The adverse impacts of climate change overly burden the poorest and the most marginalised segments of society, which include women, children, and indigenous peoples.

This is according to the University of the Free State lecturer and programme director for Gender Studies, Dr Juliet C. Kamwendo, who is at the forefront of advocating for gender mainstreaming in climate change.

Dr Kamwendo grew up in the southern region of Malawi with her parents, who were both farmers in the early seventies, and said her family depended on the environment for their livelihood. “Fetching firewood and water was not a nightmare as it is now. The area has now suffered an acute depletion of its forest and the land has degraded. The environment which provided us with all our necessities has turned into a desert,” she expressed.

“Women often face greater challenges and vulnerabilities due to land degradation. The loss of forest cover and biodiversity further exacerbates the challenges faced by women, particularly in rural areas where they depend heavily on natural resources for their livelihoods,” she explained.

For Dr Kamwendo this becomes a domino effect, leaving women with lesser opportunities with a heightened vulnerability within society and climate related disasters. Her expertise in gender studies provided valuable insights into the importance of considering gender dynamics in climate change interventions.

---+---

Goals ::
- a) According to the passage on gender and climate change, in which part of Malawi did Dr Kamwendo grow up?
- b) Summarize the passage on gender and climate change in two sentences.
- c) Write a continuation of the passage on gender and climate change that picks up after its final sentence.
The listing that comes next is taken from a separate source.

Data extract ::

---+---

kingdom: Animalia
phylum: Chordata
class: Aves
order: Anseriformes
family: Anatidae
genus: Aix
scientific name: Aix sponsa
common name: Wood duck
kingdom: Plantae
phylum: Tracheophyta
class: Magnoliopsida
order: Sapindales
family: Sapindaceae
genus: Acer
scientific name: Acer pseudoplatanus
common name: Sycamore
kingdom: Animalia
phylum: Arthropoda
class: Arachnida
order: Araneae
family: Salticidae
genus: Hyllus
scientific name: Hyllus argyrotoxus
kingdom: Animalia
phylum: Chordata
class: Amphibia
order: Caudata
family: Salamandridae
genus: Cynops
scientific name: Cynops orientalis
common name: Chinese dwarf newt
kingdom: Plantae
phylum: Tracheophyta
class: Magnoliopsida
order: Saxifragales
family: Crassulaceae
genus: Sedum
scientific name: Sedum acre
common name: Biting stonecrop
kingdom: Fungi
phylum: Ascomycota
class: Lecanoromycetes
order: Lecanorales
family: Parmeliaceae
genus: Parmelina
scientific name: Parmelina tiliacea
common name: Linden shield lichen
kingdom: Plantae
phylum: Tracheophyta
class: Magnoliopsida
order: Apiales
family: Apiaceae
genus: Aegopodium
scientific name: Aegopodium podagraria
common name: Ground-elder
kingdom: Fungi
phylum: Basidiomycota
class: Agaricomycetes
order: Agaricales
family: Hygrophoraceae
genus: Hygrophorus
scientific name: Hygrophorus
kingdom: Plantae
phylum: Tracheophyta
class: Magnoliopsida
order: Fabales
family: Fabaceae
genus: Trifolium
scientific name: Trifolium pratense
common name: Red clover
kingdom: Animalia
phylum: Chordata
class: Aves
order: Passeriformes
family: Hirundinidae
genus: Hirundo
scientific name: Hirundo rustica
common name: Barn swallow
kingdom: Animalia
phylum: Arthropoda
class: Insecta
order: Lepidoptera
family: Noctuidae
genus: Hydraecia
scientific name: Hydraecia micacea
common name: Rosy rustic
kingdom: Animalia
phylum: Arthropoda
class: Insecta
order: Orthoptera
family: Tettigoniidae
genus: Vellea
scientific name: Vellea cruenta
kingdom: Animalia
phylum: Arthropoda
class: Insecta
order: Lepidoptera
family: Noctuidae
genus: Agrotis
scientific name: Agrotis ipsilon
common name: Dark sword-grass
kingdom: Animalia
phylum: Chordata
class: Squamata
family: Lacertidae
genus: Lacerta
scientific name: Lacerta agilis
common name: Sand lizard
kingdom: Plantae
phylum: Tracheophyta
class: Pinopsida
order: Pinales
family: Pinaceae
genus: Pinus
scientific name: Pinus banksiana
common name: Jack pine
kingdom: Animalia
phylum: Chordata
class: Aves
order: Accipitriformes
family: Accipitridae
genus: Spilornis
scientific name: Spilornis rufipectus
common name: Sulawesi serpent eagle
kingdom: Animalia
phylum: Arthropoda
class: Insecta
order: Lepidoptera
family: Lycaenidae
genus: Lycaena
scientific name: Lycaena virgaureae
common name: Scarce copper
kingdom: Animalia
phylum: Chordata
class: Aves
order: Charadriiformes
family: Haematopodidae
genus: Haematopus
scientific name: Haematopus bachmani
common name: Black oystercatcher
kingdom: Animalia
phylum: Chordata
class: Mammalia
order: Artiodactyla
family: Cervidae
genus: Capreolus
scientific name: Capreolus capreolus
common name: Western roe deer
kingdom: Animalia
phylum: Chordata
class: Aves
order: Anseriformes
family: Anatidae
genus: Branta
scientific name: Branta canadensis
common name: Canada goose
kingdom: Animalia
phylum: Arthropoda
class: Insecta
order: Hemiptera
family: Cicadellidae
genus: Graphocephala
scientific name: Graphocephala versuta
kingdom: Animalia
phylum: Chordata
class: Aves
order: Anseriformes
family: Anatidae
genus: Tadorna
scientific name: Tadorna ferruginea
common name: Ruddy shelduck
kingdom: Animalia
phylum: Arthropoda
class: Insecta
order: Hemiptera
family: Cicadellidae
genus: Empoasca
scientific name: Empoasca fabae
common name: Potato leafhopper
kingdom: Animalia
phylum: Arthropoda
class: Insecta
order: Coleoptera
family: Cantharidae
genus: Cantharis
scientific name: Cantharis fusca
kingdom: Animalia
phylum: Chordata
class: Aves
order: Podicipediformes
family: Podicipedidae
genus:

---+---

Results for each task ::
- a) The southern region of Malawi.

- b) Dr Juliet C. Kamwendo, a University of the Free State lecturer and Gender Studies programme director, holds that climate change weighs most heavily on the poorest and most marginalized groups, including women, children, and indigenous peoples. Drawing on her childhood in southern Malawi, where the forest has been depleted and the land degraded, she explains that women in rural areas who depend on natural resources face greater vulnerability and fewer opportunities.

- c)
“There is, however, a growing recognition of the differential vulnerabilities, resilience as well as unique experiences and skills women and men bring to the development and environmental sustainability efforts, which are all important assets that various stakeholders and policymakers should draw upon to inform climate change responses,” she added.

AFR100 is a collaborative project initiated by all African Union member states and the New Partnership for Africa’s Development (Nepad) to mitigate the impact of climate change, restore degraded land, and improve food security.

The project prioritises gender mainstreaming to ensure that women are not only included but empowered to actively participate in restoration efforts.

“Addressing climate change impacts requires every individual to be involved. Women should not be considered as just passive individuals but powerful agents of change, who continue to make increasing and significant contributions to sustainable development, despite existing structural and sociocultural barriers,” she concluded.